[Opening The data section]

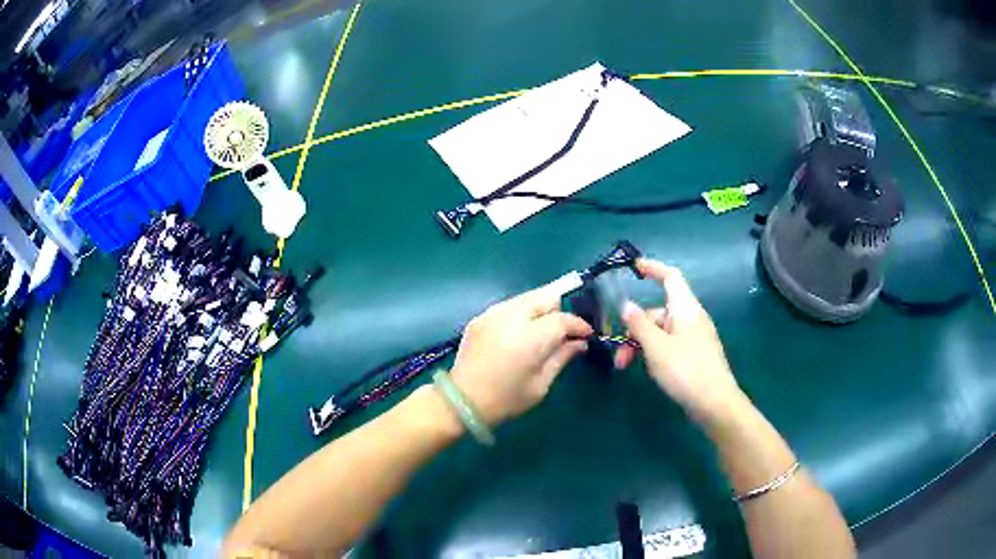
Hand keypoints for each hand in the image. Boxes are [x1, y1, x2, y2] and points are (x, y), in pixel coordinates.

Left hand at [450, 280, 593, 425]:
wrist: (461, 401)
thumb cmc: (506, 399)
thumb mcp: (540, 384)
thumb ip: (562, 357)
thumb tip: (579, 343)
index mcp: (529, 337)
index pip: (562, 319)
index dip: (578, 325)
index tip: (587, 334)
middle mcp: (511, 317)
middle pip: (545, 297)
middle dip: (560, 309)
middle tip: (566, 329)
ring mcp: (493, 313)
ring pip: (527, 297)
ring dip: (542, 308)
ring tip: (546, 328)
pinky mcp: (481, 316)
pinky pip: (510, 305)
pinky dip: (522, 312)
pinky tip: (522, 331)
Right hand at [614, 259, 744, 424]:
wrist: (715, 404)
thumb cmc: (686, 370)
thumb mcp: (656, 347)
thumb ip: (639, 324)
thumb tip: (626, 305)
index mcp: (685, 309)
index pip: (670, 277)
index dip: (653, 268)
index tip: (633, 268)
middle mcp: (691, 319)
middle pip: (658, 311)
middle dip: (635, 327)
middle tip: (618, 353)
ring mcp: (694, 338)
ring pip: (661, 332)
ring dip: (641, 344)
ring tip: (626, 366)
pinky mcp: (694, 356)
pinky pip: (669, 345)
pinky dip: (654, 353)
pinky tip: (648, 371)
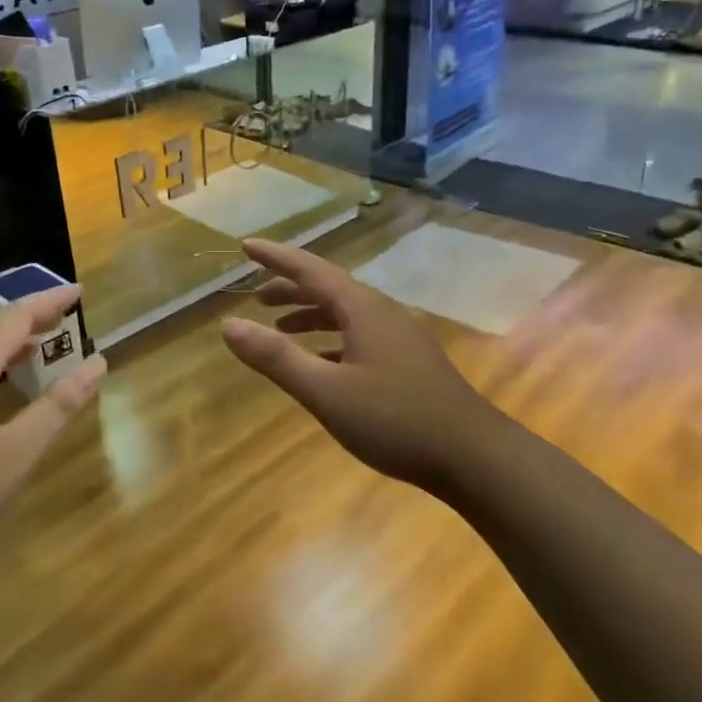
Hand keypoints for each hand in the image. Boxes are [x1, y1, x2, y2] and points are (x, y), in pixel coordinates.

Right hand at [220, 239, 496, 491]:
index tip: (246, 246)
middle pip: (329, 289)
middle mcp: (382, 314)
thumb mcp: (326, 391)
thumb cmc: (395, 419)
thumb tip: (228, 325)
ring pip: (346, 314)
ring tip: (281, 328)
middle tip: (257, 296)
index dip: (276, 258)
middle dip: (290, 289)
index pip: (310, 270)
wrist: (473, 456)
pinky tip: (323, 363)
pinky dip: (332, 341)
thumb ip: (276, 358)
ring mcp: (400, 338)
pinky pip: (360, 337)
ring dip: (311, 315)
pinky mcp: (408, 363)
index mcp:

[Closing The data section]

What you will do: Begin at the first line of the entries above and return each line exactly, stopping after the line that contains "pinky pip: (360, 337)". Pictures do not belong in the copy.

Reply:
Hand keypoints for each hand in the image. Boxes are [x1, y1, x2, y2] and points are (x, y), in pixel coordinates.

Left hand at [450, 280, 593, 425]:
wrist: (461, 401)
thumb cmc: (506, 399)
thumb mcp: (540, 384)
thumb ip: (562, 357)
thumb tip: (579, 343)
index mcp: (529, 337)
index pip: (562, 319)
index dip: (578, 325)
index tip: (587, 334)
middle mcp: (511, 317)
middle pip: (545, 297)
middle dip: (560, 309)
middle tip: (566, 329)
ring mcp: (493, 313)
ring pip: (527, 297)
ring dip: (542, 308)
ring tip: (546, 328)
pinky mcp: (481, 316)
pinky pip: (510, 305)
pinky dip: (522, 312)
pinky tip: (522, 331)
Right hand at [614, 259, 744, 424]:
wrist: (715, 404)
thumb cmc: (686, 370)
thumb mcp: (656, 347)
thumb ip: (639, 324)
thumb tip: (626, 305)
index mcp: (685, 309)
index pip: (670, 277)
index dip: (653, 268)
index tip: (633, 268)
middle mcp: (691, 319)
middle pip: (658, 311)
middle dip: (635, 327)
middle tip: (618, 353)
ring mcp: (694, 338)
ring pip: (661, 332)
ring dip: (641, 344)
ring tip: (626, 366)
pinky mcp: (694, 356)
pinky pip: (669, 345)
pinky dip: (654, 353)
pinky tip: (648, 371)
Hand keypoints for each hand in the image. Boxes are [x1, y1, x2, y2] and points are (x, y), in pixel coordinates.

Right hand at [220, 239, 496, 491]:
index tip: (246, 246)
middle pip: (329, 289)
middle mcp: (382, 314)
thumb mcp: (326, 391)
thumb cmc: (395, 419)
thumb tip: (228, 325)
ring pip: (346, 314)
ring tip: (281, 328)
middle tip: (257, 296)
index dip: (276, 258)
middle dip: (290, 289)
index pip: (310, 270)
wrist: (473, 456)
pinky tip: (323, 363)
pinky dip: (332, 341)
thumb ip: (276, 358)
ring mcp: (400, 338)
pinky pip: (360, 337)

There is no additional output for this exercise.